(Supplied material)

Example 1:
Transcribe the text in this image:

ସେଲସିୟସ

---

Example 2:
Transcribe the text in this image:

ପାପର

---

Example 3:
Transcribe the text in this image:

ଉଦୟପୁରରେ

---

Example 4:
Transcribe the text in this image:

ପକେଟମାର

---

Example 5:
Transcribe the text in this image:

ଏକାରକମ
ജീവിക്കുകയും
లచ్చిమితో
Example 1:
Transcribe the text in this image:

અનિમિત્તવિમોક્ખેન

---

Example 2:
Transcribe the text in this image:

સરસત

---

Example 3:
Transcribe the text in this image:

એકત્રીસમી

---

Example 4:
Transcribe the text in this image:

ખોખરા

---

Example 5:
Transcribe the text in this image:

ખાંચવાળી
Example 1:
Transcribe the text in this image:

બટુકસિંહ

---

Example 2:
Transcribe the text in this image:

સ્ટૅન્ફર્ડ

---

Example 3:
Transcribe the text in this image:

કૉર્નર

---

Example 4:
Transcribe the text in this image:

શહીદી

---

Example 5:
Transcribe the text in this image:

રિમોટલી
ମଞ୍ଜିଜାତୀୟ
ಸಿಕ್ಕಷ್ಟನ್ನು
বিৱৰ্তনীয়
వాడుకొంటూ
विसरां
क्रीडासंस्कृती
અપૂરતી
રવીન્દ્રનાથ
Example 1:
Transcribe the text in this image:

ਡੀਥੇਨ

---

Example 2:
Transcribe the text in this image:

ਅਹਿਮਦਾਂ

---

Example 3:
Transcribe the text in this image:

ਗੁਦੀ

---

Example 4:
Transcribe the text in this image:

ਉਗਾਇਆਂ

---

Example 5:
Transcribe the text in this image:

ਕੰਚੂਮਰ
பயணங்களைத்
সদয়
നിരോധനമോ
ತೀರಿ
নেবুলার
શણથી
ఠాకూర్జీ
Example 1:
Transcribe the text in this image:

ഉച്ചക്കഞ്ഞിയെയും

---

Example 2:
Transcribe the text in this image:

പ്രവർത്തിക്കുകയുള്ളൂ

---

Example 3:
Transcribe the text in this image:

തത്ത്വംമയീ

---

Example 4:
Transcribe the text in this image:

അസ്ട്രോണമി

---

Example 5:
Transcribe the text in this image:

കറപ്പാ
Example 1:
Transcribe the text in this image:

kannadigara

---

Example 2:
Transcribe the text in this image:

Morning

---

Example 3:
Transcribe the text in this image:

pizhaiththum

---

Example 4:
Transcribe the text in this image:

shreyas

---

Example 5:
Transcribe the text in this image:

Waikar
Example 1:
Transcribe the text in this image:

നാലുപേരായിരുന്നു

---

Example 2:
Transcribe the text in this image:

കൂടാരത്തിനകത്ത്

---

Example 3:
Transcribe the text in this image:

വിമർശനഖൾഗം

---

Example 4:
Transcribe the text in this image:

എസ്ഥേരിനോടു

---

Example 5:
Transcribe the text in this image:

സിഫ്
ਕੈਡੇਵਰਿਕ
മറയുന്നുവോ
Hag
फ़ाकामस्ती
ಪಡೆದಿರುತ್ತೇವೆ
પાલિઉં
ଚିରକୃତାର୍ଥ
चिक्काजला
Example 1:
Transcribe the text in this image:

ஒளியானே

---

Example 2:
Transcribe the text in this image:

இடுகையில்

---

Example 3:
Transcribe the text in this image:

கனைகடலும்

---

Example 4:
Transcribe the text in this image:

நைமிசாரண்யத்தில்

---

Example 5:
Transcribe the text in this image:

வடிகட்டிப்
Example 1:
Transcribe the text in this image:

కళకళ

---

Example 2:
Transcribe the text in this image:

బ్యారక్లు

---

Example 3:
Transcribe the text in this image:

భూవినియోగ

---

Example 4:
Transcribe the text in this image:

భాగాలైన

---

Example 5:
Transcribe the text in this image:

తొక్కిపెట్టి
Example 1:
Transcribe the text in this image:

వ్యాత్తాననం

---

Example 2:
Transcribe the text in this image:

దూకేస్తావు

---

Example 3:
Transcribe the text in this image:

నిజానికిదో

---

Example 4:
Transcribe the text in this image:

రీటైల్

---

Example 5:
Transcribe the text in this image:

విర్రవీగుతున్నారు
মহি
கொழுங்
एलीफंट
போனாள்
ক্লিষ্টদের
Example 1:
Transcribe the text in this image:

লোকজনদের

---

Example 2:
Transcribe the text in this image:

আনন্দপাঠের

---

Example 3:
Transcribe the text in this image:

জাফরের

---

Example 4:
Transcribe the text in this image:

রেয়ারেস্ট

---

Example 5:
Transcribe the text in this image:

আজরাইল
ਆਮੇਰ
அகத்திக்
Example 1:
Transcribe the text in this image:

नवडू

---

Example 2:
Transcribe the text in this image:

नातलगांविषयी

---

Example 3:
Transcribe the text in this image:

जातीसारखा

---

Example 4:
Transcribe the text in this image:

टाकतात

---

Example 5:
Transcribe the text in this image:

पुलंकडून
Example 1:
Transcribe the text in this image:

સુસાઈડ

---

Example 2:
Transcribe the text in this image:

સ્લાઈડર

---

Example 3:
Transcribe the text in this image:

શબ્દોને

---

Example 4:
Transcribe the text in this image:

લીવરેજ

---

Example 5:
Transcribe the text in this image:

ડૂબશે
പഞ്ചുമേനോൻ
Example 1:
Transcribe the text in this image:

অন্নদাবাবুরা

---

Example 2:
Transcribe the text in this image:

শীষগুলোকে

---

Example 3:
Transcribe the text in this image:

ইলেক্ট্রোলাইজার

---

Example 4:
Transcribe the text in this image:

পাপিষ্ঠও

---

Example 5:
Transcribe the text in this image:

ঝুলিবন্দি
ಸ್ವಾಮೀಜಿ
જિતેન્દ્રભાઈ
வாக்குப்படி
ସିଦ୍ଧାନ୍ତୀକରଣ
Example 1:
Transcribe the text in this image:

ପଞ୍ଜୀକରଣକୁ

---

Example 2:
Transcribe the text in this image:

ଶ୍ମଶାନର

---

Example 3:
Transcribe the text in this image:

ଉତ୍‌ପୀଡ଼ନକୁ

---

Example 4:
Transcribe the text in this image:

(End Supplied material)

▶ **Aim of the exercise**
The reply is to be an exact repeat of the records above.

▶ **Answer for the task**
Example 1:
Transcribe the text in this image:

ସେଲସିୟସ

---

Example 2:
Transcribe the text in this image:

ପାପର

---

Example 3:
Transcribe the text in this image:

ଉଦୟପୁରରେ

---

Example 4:
Transcribe the text in this image:

ପକେଟମାର

---

Example 5:
Transcribe the text in this image:

ଏକାରକମ
ജീവിക്കുകയും
లచ్చిమితో
Example 1:
Transcribe the text in this image:

અનિમિત્તવિમોક્ખેન

---

Example 2:
Transcribe the text in this image:

સરસત

---

Example 3:
Transcribe the text in this image:

એકત્રીસમી

---

Example 4:
Transcribe the text in this image:

ખોખરા

---

Example 5:
Transcribe the text in this image:

ખાંચવાળી
Example 1:
Transcribe the text in this image:

બટુકસિંહ

---

Example 2:
Transcribe the text in this image:

સ્ટૅન્ફર્ડ

---

Example 3:
Transcribe the text in this image:

કૉર્નર

---

Example 4:
Transcribe the text in this image:

શહીદી

---

Example 5:
Transcribe the text in this image:

રિમોટલી
ମଞ୍ଜିଜାତୀୟ
ಸಿಕ್ಕಷ್ಟನ್ನು
বিৱৰ্তনীয়
వాడుకొంటూ
विसरां
क्रीडासंस्कृती
અપૂરતી
રવીન્દ્રનાથ
Example 1:
Transcribe the text in this image:

ਡੀਥੇਨ

---

Example 2:
Transcribe the text in this image:

ਅਹਿਮਦਾਂ

---

Example 3:
Transcribe the text in this image:

ਗੁਦੀ

---

Example 4:
Transcribe the text in this image:

ਉਗਾਇਆਂ

---

Example 5:
Transcribe the text in this image:

ਕੰਚੂਮਰ
பயணங்களைத்
সদয়
നിരോധനമോ
ತೀರಿ
নেবুলার
શણથી
ఠాకూర్జీ
Example 1:
Transcribe the text in this image:

ഉച്ചക്കഞ്ഞിയെയും

---

Example 2:
Transcribe the text in this image:

പ്രവർത്തിക്കുകയുള്ളൂ

---

Example 3:
Transcribe the text in this image:

തത്ത്വംമയീ

---

Example 4:
Transcribe the text in this image:

അസ്ട്രോണമി

---

Example 5:
Transcribe the text in this image:

കറപ്പാ
Example 1:
Transcribe the text in this image:

kannadigara

---

Example 2:
Transcribe the text in this image:

Morning

---

Example 3:
Transcribe the text in this image:

pizhaiththum

---

Example 4:
Transcribe the text in this image:

shreyas

---

Example 5:
Transcribe the text in this image:

Waikar
Example 1:
Transcribe the text in this image:

നാലുപേരായിരുന്നു

---

Example 2:
Transcribe the text in this image:

കൂടാരത്തിനകത്ത്

---

Example 3:
Transcribe the text in this image:

വിമർശനഖൾഗം

---

Example 4:
Transcribe the text in this image:

എസ്ഥേരിനോടു

---

Example 5:
Transcribe the text in this image:

സിഫ്
ਕੈਡੇਵਰਿਕ
മറയുന്നുവോ
Hag
फ़ाकामस्ती
ಪಡೆದಿರುತ್ತೇವೆ
પાલિઉં
ଚିରକୃତାର୍ଥ
चिक्काजला
Example 1:
Transcribe the text in this image:

ஒளியானே

---

Example 2:
Transcribe the text in this image:

இடுகையில்

---

Example 3:
Transcribe the text in this image:

கனைகடலும்

---

Example 4:
Transcribe the text in this image:

நைமிசாரண்யத்தில்

---

Example 5:
Transcribe the text in this image:

வடிகட்டிப்
Example 1:
Transcribe the text in this image:

కళకళ

---

Example 2:
Transcribe the text in this image:

బ్యారక్లు

---

Example 3:
Transcribe the text in this image:

భూవినియోగ

---

Example 4:
Transcribe the text in this image:

భాగాలైన

---

Example 5:
Transcribe the text in this image:

తొక్కిపెట్టి
Example 1:
Transcribe the text in this image:

వ్యాత్తాననం

---

Example 2:
Transcribe the text in this image:

దూకేస్తావు

---

Example 3:
Transcribe the text in this image:

నిజానికిదో

---

Example 4:
Transcribe the text in this image:

రీటైల్

---

Example 5:
Transcribe the text in this image:

విర్రవీగుతున్నారు
মহি
கொழுங்
एलीफंट
போனாள்
ক্লিষ্টদের
Example 1:
Transcribe the text in this image:

লোকজনদের

---

Example 2:
Transcribe the text in this image:

আনন্দপাঠের

---

Example 3:
Transcribe the text in this image:

জাফরের

---

Example 4:
Transcribe the text in this image:

রেয়ারেস্ট

---

Example 5:
Transcribe the text in this image:

আজরাইল
ਆਮੇਰ
அகத்திக்
Example 1:
Transcribe the text in this image:

नवडू

---

Example 2:
Transcribe the text in this image:

नातलगांविषयी

---

Example 3:
Transcribe the text in this image:

जातीसारखा

---

Example 4:
Transcribe the text in this image:

टाकतात

---

Example 5:
Transcribe the text in this image:

पुलंकडून
Example 1:
Transcribe the text in this image:

સુસાઈડ

---

Example 2:
Transcribe the text in this image:

સ્લાઈડર

---

Example 3:
Transcribe the text in this image:

શબ્દોને

---

Example 4:
Transcribe the text in this image:

લીવરેજ

---

Example 5:
Transcribe the text in this image:

ડૂબશે
പഞ്ചുമേനോൻ
Example 1:
Transcribe the text in this image:

অন্নদাবাবুরা

---

Example 2:
Transcribe the text in this image:

শীষগুলোকে

---

Example 3:
Transcribe the text in this image:

ইলেক্ট্রোলাইজার

---

Example 4:
Transcribe the text in this image:

পাপিষ্ঠও

---

Example 5:
Transcribe the text in this image:

ঝুলিবন্দি
ಸ್ವಾಮೀಜಿ
જિતેન્દ્રભાઈ
வாக்குப்படி
ସିଦ୍ଧାନ୍ତୀକରଣ
Example 1:
Transcribe the text in this image:

ପଞ୍ଜୀକରଣକୁ

---

Example 2:
Transcribe the text in this image:

ଶ୍ମଶାନର

---

Example 3:
Transcribe the text in this image:

ଉତ୍‌ପୀଡ଼ନକୁ

---

Example 4:
Transcribe the text in this image:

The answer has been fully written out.